Opinion
2014-04-24
Victor Sowell, Malone, appellant pro se. Eric T. Schneiderman, Attorney General, Albany (Peter H. Schiff of counsel), for respondent.
Victor Sowell, Malone, appellant pro se. Eric T. Schneiderman, Attorney General, Albany (Peter H. Schiff of counsel), for respondent.
Appeal from a judgment of the Supreme Court (Melkonian, J.), entered May 8, 2013 in Albany County, which dismissed petitioner's application, in a proceeding pursuant to CPLR article 78, to review a determination of respondent finding petitioner guilty of violating certain prison disciplinary rules.
Petitioner was found guilty of refusing a direct order and disobeying frisk procedures after a February 2012 rehearing of a tier III prison disciplinary proceeding. In the course of the rehearing, the Hearing Officer had petitioner removed for being disruptive and, after petitioner refused the Hearing Officer's subsequent invitation to return to the hearing room and participate, the rehearing was completed in petitioner's absence. The resulting determination of guilt was affirmed on administrative appeal and petitioner thereafter commenced this CPLR article 78 proceeding. Supreme Court dismissed petitioner's application on the merits, and this appeal followed.
Petitioner was originally found guilty of the subject charges following an April 20, 2011 tier III disciplinary hearing, however, that determination was annulled and a rehearing ordered as the result of a decision by Supreme Court (Teresi, J.) that petitioner's right to view a videotape of the strip frisk was improperly denied.
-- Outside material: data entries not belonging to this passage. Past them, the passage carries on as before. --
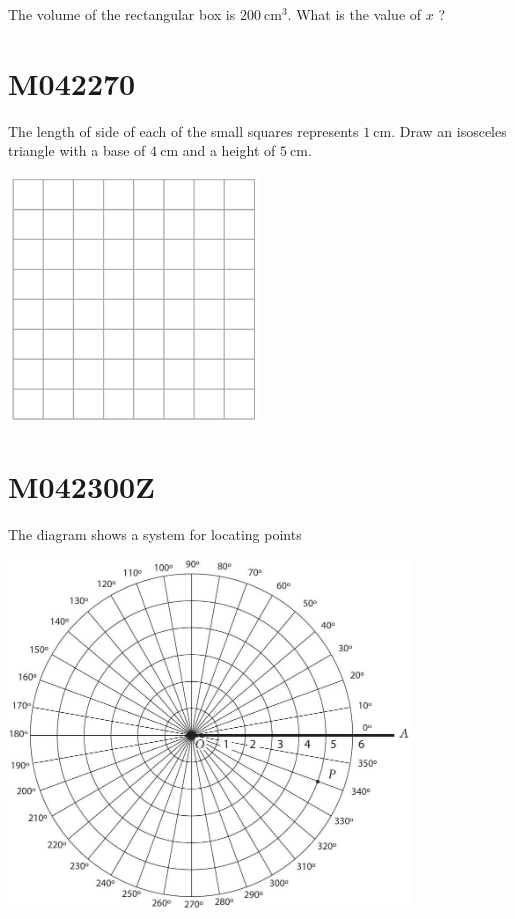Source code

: \documentclass[12pt]{article}
\begin{document}
The volume of the rectangular box is $200 \mathrm{~cm}^{3}$. What is the value of $x$ ?

\newpage
\section*{M042270}

The length of side of each of the small squares represents $1 \mathrm{~cm}$. Draw an isosceles triangle with a base of $4 \mathrm{~cm}$ and a height of $5 \mathrm{~cm}$.

\includegraphics[max width=0.5\textwidth]{2024_02_20_828ebc9d68bcc1fbb223g-65}

\newpage
\section*{M042300Z}

The diagram shows a system for locating points


\includegraphics[max width=0.8\textwidth]{2024_02_20_828ebc9d68bcc1fbb223g-66}
\end{document}

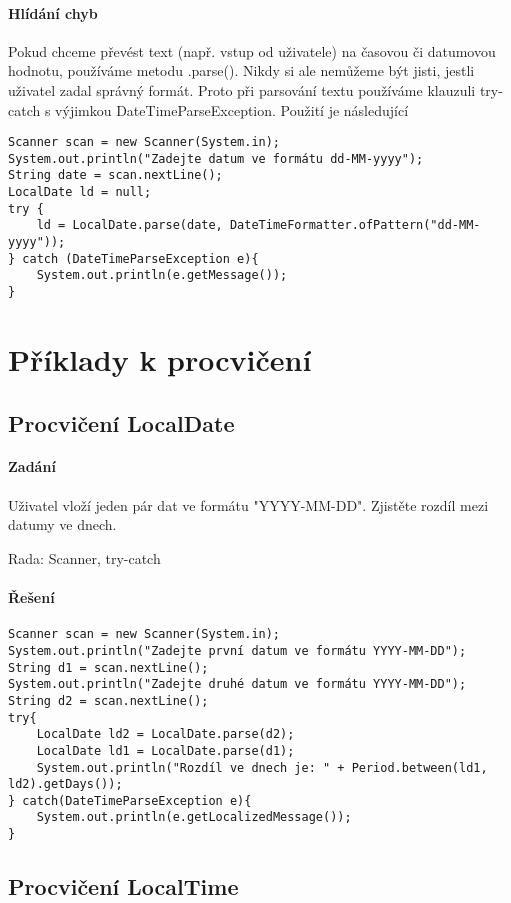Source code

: \documentclass[11pt,a4paper,titlepage]{article}
\begin{document}
\paragraph{Hlídání chyb}
Pokud chceme převést text (např. vstup od uživatele) na časovou či datumovou hodnotu, používáme metodu .parse(). Nikdy si ale nemůžeme být jisti, jestli uživatel zadal správný formát. Proto při parsování textu používáme klauzuli try-catch s výjimkou DateTimeParseException. Použití je následující
\begin{verbatim}
Scanner scan = new Scanner(System.in);
System.out.println("Zadejte datum ve formátu dd-MM-yyyy");
String date = scan.nextLine();
LocalDate ld = null;
try {
    ld = LocalDate.parse(date, DateTimeFormatter.ofPattern("dd-MM-yyyy"));
} catch (DateTimeParseException e){
    System.out.println(e.getMessage());
}
\end{verbatim}
\parencite{java8_datetimeformatter}
\section{Příklady k procvičení}
\subsection{Procvičení LocalDate}
\paragraph{Zadání}
Uživatel vloží jeden pár dat ve formátu "YYYY-MM-DD". Zjistěte rozdíl mezi datumy ve dnech.

Rada: Scanner, try-catch
\paragraph{Řešení}
\begin{verbatim}
Scanner scan = new Scanner(System.in);
System.out.println("Zadejte první datum ve formátu YYYY-MM-DD");
String d1 = scan.nextLine();
System.out.println("Zadejte druhé datum ve formátu YYYY-MM-DD");
String d2 = scan.nextLine();
try{
    LocalDate ld2 = LocalDate.parse(d2);
    LocalDate ld1 = LocalDate.parse(d1);
    System.out.println("Rozdíl ve dnech je: " + Period.between(ld1, ld2).getDays());
} catch(DateTimeParseException e){
    System.out.println(e.getLocalizedMessage());
}
\end{verbatim}
\subsection{Procvičení LocalTime}
\end{document}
Initially, inasmuch as the record contains a factual basis supporting the Hearing Officer's decision to remove petitioner from the disciplinary rehearing, we are unpersuaded that he was denied his “fundamental right to be present” (Matter of Barnes v. Prack, 109 A.D.3d 1028, 1029, 971 N.Y.S.2d 359 [2013] ). Moreover, we reject petitioner's claim that he did not knowingly, voluntarily or intelligently waive his right to attend the rehearing because he was not told that the hearing would continue in his absence. By refusing to return to the hearing that was nearing completion, petitioner forfeited his right to be present ( see Matter of Weems v. Fischer, 75 A.D.3d 681, 682, 906 N.Y.S.2d 122 [2010],appeal dismissed15 N.Y.3d 917, 913 N.Y.S.2d 641, 939 N.E.2d 807 [2010] ). Accordingly, having refused to appear at the resumption of the rehearing, petitioner waived his challenge to any alleged procedural issues ( see Matter of Abreu v. Bezio, 84 A.D.3d 1596, 1596–1597, 922 N.Y.S.2d 667 [2011],lv. dismissed17 N.Y.3d 781, 929 N.Y.S.2d 81, 952 N.E.2d 1076 [2011],appeal dismissed17 N.Y.3d 915, 934 N.Y.S.2d 368, 958 N.E.2d 546 [2011] ). To the extent that they were preserved, petitioner's remaining contentions have been examined and determined to be without merit.
ORDERED that the judgment is affirmed, without costs.
LAHTINEN, J.P., GARRY, ROSE and EGAN JR., JJ., concur.